Collected data entries:
══════════════════════════════

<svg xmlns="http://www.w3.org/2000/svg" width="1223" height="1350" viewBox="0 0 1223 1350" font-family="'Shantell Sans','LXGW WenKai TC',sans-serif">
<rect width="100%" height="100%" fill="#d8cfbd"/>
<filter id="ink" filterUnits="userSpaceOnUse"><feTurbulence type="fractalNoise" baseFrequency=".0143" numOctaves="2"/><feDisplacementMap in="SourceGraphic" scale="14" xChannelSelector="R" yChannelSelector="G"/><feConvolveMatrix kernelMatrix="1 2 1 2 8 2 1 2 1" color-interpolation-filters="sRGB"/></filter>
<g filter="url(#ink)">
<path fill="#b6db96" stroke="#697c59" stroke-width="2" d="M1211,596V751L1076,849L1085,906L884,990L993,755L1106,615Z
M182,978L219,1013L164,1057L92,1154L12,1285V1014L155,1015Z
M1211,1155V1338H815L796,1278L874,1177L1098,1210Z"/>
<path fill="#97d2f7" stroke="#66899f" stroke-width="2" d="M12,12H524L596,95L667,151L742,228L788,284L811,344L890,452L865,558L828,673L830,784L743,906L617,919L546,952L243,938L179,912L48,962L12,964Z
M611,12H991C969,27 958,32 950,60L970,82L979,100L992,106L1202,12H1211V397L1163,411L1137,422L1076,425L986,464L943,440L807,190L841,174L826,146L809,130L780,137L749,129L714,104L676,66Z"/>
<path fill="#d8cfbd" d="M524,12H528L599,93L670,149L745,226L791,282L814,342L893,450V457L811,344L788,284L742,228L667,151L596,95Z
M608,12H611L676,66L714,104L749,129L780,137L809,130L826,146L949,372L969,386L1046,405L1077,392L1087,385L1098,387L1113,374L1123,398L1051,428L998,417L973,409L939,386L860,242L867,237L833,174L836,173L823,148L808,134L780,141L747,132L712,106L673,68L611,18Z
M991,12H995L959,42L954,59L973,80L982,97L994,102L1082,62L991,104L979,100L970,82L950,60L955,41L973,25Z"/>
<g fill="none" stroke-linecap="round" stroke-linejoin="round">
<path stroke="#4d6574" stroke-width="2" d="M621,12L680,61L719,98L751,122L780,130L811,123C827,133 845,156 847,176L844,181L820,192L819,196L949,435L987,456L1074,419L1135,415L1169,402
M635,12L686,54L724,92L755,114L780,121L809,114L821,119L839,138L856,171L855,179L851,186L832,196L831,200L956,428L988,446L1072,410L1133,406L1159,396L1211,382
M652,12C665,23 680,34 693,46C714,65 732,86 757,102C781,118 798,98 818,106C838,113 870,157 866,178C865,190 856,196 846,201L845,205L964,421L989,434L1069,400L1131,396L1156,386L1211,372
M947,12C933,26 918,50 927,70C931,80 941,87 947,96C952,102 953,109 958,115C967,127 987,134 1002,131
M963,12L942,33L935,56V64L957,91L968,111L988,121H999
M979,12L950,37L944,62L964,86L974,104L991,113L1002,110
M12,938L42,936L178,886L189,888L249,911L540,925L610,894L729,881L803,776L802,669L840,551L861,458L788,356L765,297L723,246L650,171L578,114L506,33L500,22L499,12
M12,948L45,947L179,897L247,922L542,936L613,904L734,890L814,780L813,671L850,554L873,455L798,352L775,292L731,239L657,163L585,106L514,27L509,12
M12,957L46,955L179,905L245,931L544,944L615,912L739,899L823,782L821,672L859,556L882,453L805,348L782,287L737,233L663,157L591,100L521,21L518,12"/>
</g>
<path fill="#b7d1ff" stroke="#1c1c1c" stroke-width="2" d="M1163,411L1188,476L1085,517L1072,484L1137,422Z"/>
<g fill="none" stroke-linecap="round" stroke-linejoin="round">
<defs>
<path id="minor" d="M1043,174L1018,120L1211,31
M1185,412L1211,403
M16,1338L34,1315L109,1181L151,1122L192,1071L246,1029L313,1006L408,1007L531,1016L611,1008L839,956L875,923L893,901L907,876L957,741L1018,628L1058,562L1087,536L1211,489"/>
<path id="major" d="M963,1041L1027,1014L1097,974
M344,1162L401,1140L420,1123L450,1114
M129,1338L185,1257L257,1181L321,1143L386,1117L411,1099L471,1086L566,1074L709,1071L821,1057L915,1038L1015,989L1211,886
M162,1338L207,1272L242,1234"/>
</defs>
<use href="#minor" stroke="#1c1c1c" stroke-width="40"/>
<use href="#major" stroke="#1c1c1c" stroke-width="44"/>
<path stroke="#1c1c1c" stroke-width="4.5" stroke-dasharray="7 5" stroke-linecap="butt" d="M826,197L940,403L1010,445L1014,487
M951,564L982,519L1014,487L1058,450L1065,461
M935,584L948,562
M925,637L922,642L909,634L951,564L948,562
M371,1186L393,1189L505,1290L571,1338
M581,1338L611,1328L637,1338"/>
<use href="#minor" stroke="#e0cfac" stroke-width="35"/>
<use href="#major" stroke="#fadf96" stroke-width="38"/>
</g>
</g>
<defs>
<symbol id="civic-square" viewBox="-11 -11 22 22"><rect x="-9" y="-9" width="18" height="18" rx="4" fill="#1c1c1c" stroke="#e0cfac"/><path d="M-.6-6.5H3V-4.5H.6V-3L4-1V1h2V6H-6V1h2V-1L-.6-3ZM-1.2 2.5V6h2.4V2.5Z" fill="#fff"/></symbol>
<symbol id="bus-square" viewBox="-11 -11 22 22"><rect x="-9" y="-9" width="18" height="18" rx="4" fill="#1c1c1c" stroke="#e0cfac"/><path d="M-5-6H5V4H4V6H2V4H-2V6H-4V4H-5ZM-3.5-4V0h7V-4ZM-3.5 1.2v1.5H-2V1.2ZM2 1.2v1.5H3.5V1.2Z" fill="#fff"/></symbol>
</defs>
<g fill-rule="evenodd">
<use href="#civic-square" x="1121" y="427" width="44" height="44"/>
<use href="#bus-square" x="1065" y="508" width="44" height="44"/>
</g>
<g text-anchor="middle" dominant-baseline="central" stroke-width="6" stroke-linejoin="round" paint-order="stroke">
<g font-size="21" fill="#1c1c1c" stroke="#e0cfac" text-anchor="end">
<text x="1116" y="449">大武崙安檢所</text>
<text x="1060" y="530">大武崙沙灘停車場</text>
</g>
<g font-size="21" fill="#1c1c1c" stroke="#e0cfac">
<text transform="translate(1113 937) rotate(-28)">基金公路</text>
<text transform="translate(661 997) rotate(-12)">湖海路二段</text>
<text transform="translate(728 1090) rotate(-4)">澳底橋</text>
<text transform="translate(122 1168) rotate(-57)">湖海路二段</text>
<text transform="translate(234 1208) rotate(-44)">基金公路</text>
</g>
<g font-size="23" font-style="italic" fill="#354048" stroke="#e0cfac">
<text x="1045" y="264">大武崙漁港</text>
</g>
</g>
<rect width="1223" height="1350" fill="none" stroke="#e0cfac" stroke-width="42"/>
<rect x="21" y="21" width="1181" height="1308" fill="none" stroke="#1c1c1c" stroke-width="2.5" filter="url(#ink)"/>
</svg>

══════════════════════════════

| DIRECTIONS FOR THIS TASK |
Give back every record exactly.

| RESPONSE AREA |
<svg xmlns="http://www.w3.org/2000/svg" width="1223" height="1350" viewBox="0 0 1223 1350" font-family="'Shantell Sans','LXGW WenKai TC',sans-serif">
<rect width="100%" height="100%" fill="#d8cfbd"/>
<filter id="ink" filterUnits="userSpaceOnUse"><feTurbulence type="fractalNoise" baseFrequency=".0143" numOctaves="2"/><feDisplacementMap in="SourceGraphic" scale="14" xChannelSelector="R" yChannelSelector="G"/><feConvolveMatrix kernelMatrix="1 2 1 2 8 2 1 2 1" color-interpolation-filters="sRGB"/></filter>
<g filter="url(#ink)">
<path fill="#b6db96" stroke="#697c59" stroke-width="2" d="M1211,596V751L1076,849L1085,906L884,990L993,755L1106,615Z
M182,978L219,1013L164,1057L92,1154L12,1285V1014L155,1015Z
M1211,1155V1338H815L796,1278L874,1177L1098,1210Z"/>
<path fill="#97d2f7" stroke="#66899f" stroke-width="2" d="M12,12H524L596,95L667,151L742,228L788,284L811,344L890,452L865,558L828,673L830,784L743,906L617,919L546,952L243,938L179,912L48,962L12,964Z
M611,12H991C969,27 958,32 950,60L970,82L979,100L992,106L1202,12H1211V397L1163,411L1137,422L1076,425L986,464L943,440L807,190L841,174L826,146L809,130L780,137L749,129L714,104L676,66Z"/>
<path fill="#d8cfbd" d="M524,12H528L599,93L670,149L745,226L791,282L814,342L893,450V457L811,344L788,284L742,228L667,151L596,95Z
M608,12H611L676,66L714,104L749,129L780,137L809,130L826,146L949,372L969,386L1046,405L1077,392L1087,385L1098,387L1113,374L1123,398L1051,428L998,417L973,409L939,386L860,242L867,237L833,174L836,173L823,148L808,134L780,141L747,132L712,106L673,68L611,18Z
M991,12H995L959,42L954,59L973,80L982,97L994,102L1082,62L991,104L979,100L970,82L950,60L955,41L973,25Z"/>
<g fill="none" stroke-linecap="round" stroke-linejoin="round">
<path stroke="#4d6574" stroke-width="2" d="M621,12L680,61L719,98L751,122L780,130L811,123C827,133 845,156 847,176L844,181L820,192L819,196L949,435L987,456L1074,419L1135,415L1169,402
M635,12L686,54L724,92L755,114L780,121L809,114L821,119L839,138L856,171L855,179L851,186L832,196L831,200L956,428L988,446L1072,410L1133,406L1159,396L1211,382
M652,12C665,23 680,34 693,46C714,65 732,86 757,102C781,118 798,98 818,106C838,113 870,157 866,178C865,190 856,196 846,201L845,205L964,421L989,434L1069,400L1131,396L1156,386L1211,372
M947,12C933,26 918,50 927,70C931,80 941,87 947,96C952,102 953,109 958,115C967,127 987,134 1002,131
M963,12L942,33L935,56V64L957,91L968,111L988,121H999
M979,12L950,37L944,62L964,86L974,104L991,113L1002,110
M12,938L42,936L178,886L189,888L249,911L540,925L610,894L729,881L803,776L802,669L840,551L861,458L788,356L765,297L723,246L650,171L578,114L506,33L500,22L499,12
M12,948L45,947L179,897L247,922L542,936L613,904L734,890L814,780L813,671L850,554L873,455L798,352L775,292L731,239L657,163L585,106L514,27L509,12
M12,957L46,955L179,905L245,931L544,944L615,912L739,899L823,782L821,672L859,556L882,453L805,348L782,287L737,233L663,157L591,100L521,21L518,12"/>
</g>
<path fill="#b7d1ff" stroke="#1c1c1c" stroke-width="2" d="M1163,411L1188,476L1085,517L1072,484L1137,422Z"/>
<g fill="none" stroke-linecap="round" stroke-linejoin="round">
<defs>
<path id="minor" d="M1043,174L1018,120L1211,31
M1185,412L1211,403
M16,1338L34,1315L109,1181L151,1122L192,1071L246,1029L313,1006L408,1007L531,1016L611,1008L839,956L875,923L893,901L907,876L957,741L1018,628L1058,562L1087,536L1211,489"/>
<path id="major" d="M963,1041L1027,1014L1097,974
M344,1162L401,1140L420,1123L450,1114
M129,1338L185,1257L257,1181L321,1143L386,1117L411,1099L471,1086L566,1074L709,1071L821,1057L915,1038L1015,989L1211,886
M162,1338L207,1272L242,1234"/>
</defs>
<use href="#minor" stroke="#1c1c1c" stroke-width="40"/>
<use href="#major" stroke="#1c1c1c" stroke-width="44"/>
<path stroke="#1c1c1c" stroke-width="4.5" stroke-dasharray="7 5" stroke-linecap="butt" d="M826,197L940,403L1010,445L1014,487
M951,564L982,519L1014,487L1058,450L1065,461
M935,584L948,562
M925,637L922,642L909,634L951,564L948,562
M371,1186L393,1189L505,1290L571,1338
M581,1338L611,1328L637,1338"/>
<use href="#minor" stroke="#e0cfac" stroke-width="35"/>
<use href="#major" stroke="#fadf96" stroke-width="38"/>
</g>
</g>
<defs>
<symbol id="civic-square" viewBox="-11 -11 22 22"><rect x="-9" y="-9" width="18" height="18" rx="4" fill="#1c1c1c" stroke="#e0cfac"/><path d="M-.6-6.5H3V-4.5H.6V-3L4-1V1h2V6H-6V1h2V-1L-.6-3ZM-1.2 2.5V6h2.4V2.5Z" fill="#fff"/></symbol>
<symbol id="bus-square" viewBox="-11 -11 22 22"><rect x="-9" y="-9" width="18" height="18" rx="4" fill="#1c1c1c" stroke="#e0cfac"/><path d="M-5-6H5V4H4V6H2V4H-2V6H-4V4H-5ZM-3.5-4V0h7V-4ZM-3.5 1.2v1.5H-2V1.2ZM2 1.2v1.5H3.5V1.2Z" fill="#fff"/></symbol>
</defs>
<g fill-rule="evenodd">
<use href="#civic-square" x="1121" y="427" width="44" height="44"/>
<use href="#bus-square" x="1065" y="508" width="44" height="44"/>
</g>
<g text-anchor="middle" dominant-baseline="central" stroke-width="6" stroke-linejoin="round" paint-order="stroke">
<g font-size="21" fill="#1c1c1c" stroke="#e0cfac" text-anchor="end">
<text x="1116" y="449">大武崙安檢所</text>
<text x="1060" y="530">大武崙沙灘停車場</text>
</g>
<g font-size="21" fill="#1c1c1c" stroke="#e0cfac">
<text transform="translate(1113 937) rotate(-28)">基金公路</text>
<text transform="translate(661 997) rotate(-12)">湖海路二段</text>
<text transform="translate(728 1090) rotate(-4)">澳底橋</text>
<text transform="translate(122 1168) rotate(-57)">湖海路二段</text>
<text transform="translate(234 1208) rotate(-44)">基金公路</text>
</g>
<g font-size="23" font-style="italic" fill="#354048" stroke="#e0cfac">
<text x="1045" y="264">大武崙漁港</text>
</g>
</g>
<rect width="1223" height="1350" fill="none" stroke="#e0cfac" stroke-width="42"/>
<rect x="21" y="21" width="1181" height="1308" fill="none" stroke="#1c1c1c" stroke-width="2.5" filter="url(#ink)"/>
</svg>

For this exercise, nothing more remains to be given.